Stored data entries
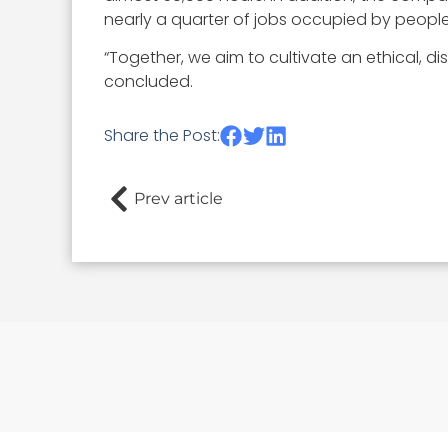
nearly a quarter of jobs occupied by people
“Together, we aim to cultivate an ethical, d
concluded.
Share the Post:
Prev article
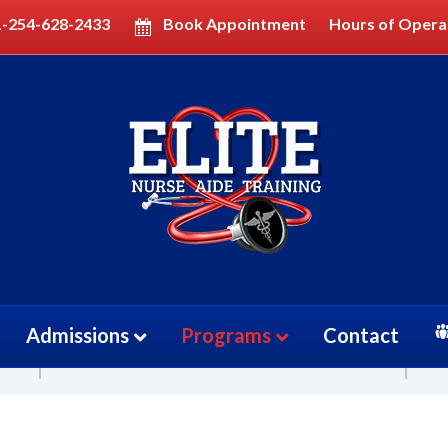
1-254-628-2433
Book Appointment
Hours of Opera
cian (PCT)
Price
Admissions
Programs
Contact
$3000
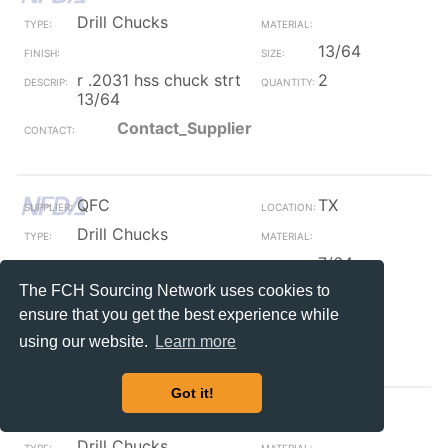
Drill Chucks
13/64
r .2031 hss chuck strt
2
13/64
Contact_Supplier
QFC
TX
Drill Chucks
7/64
The FCH Sourcing Network uses cookies to
r .1094 hss chuck strt
2
7/64
ensure that you get the best experience while
Contact_Supplier
using our website.
Learn more
Got it!
QFC
TX
Drill Chucks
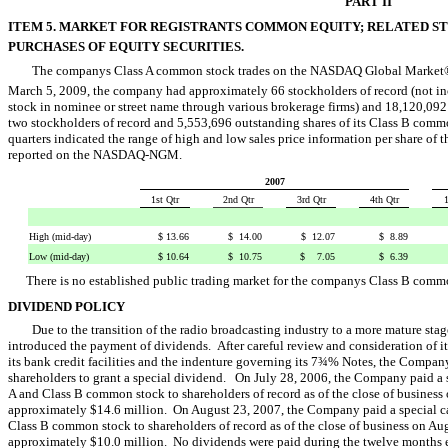
PART II
ITEM 5. MARKET FOR REGISTRANTS COMMON EQUITY; RELATED 
PURCHASES OF EQUITY SECURITIES.
The companys Class A common stock trades on the NASDAQ Global Marke
March 5, 2009, the company had approximately 66 stockholders of record (not inc
stock in nominee or street name through various brokerage firms) and 18,120,092
two stockholders of record and 5,553,696 outstanding shares of its Class B common 
quarters indicated the range of high and low sales price information per share o
reported on the NASDAQ-NGM.
2007
1st Qtr
2nd Qtr
3rd Qtr
4th Qtr
1
High (mid-day)
$ 13.66
$ 14.00
$ 12.07
$ 8.89
Low (mid-day)
$ 10.64
$ 10.75
$ 7.05
$ 6.39
There is no established public trading market for the companys Class B comm
DIVIDEND POLICY
Due to the transition of the radio broadcasting industry to a more mature stag
introduced the payment of dividends. After careful review and consideration of its
its bank credit facilities and the indenture governing its 7¾% Notes, the Company 
shareholders to grant a special dividend. On July 28, 2006, the Company paid a s
A and Class B common stock to shareholders of record as of the close of busines
approximately $14.6 million. On August 23, 2007, the Company paid a special cas
Class B common stock to shareholders of record as of the close of business on 
approximately $10.0 million. No dividends were paid during the twelve month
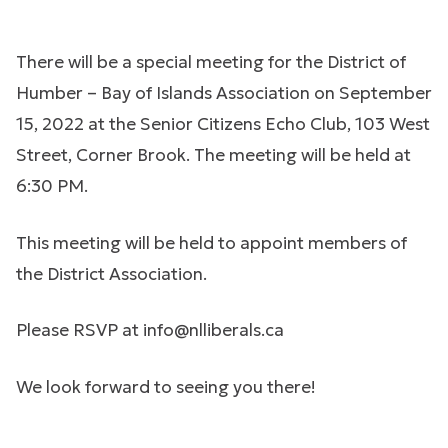
There will be a special meeting for the District of
Humber – Bay of Islands Association on September
15, 2022 at the Senior Citizens Echo Club, 103 West
Street, Corner Brook. The meeting will be held at
6:30 PM.
This meeting will be held to appoint members of
the District Association.
Please RSVP at
info@nlliberals.ca
We look forward to seeing you there!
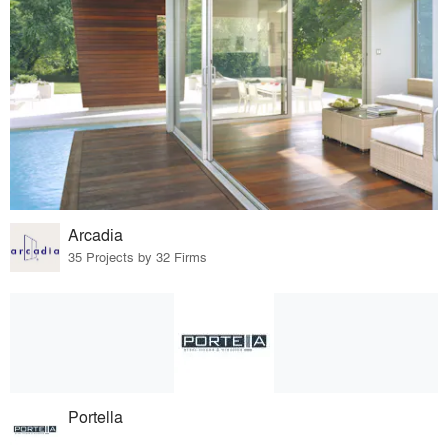
Arcadia
35 Projects by 32 Firms
Portella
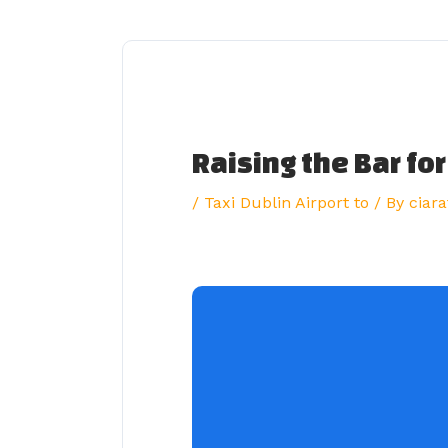
Skip
to
content
Raising the Bar for
/
Taxi Dublin Airport to
/ By
ciara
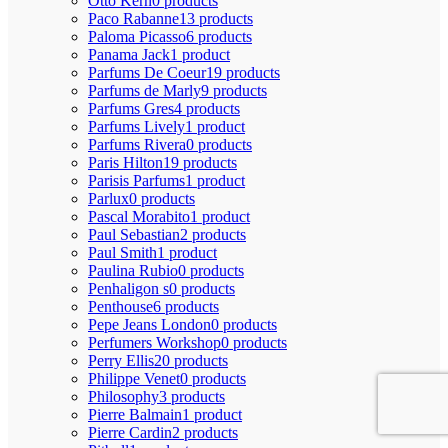
Otto Kern
0 products
Paco Rabanne
13 products
Paloma Picasso
6 products
Panama Jack
1 product
Parfums De Coeur
19 products
Parfums de Marly
9 products
Parfums Gres
4 products
Parfums Lively
1 product
Parfums Rivera
0 products
Paris Hilton
19 products
Parisis Parfums
1 product
Parlux
0 products
Pascal Morabito
1 product
Paul Sebastian
2 products
Paul Smith
1 product
Paulina Rubio
0 products
Penhaligon s
0 products
Penthouse
6 products
Pepe Jeans London
0 products
Perfumers Workshop
0 products
Perry Ellis
20 products
Philippe Venet
0 products
Philosophy
3 products
Pierre Balmain
1 product
Pierre Cardin
2 products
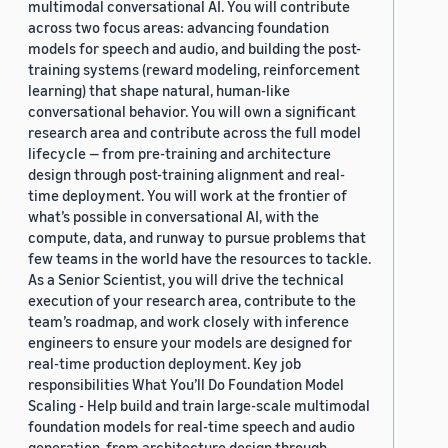
multimodal conversational AI. You will contribute
2019 (878)
across two focus areas: advancing foundation
models for speech and audio, and building the post-
2018 (200)
training systems (reward modeling, reinforcement
learning) that shape natural, human-like
2017 (78)
conversational behavior. You will own a significant
research area and contribute across the full model
2016 (30)
lifecycle — from pre-training and architecture
design through post-training alignment and real-
2015 (7)
time deployment. You will work at the frontier of
Custom date range
what’s possible in conversational AI, with the
compute, data, and runway to pursue problems that
few teams in the world have the resources to tackle.
As a Senior Scientist, you will drive the technical
execution of your research area, contribute to the
team’s roadmap, and work closely with inference
engineers to ensure your models are designed for
real-time production deployment. Key job
responsibilities What You’ll Do Foundation Model
Scaling - Help build and train large-scale multimodal
foundation models for real-time speech and audio
generation, from architecture design through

Directions =>
How many lines in the entries contain the string "training"? Answer with the number only.

Completed task =>
3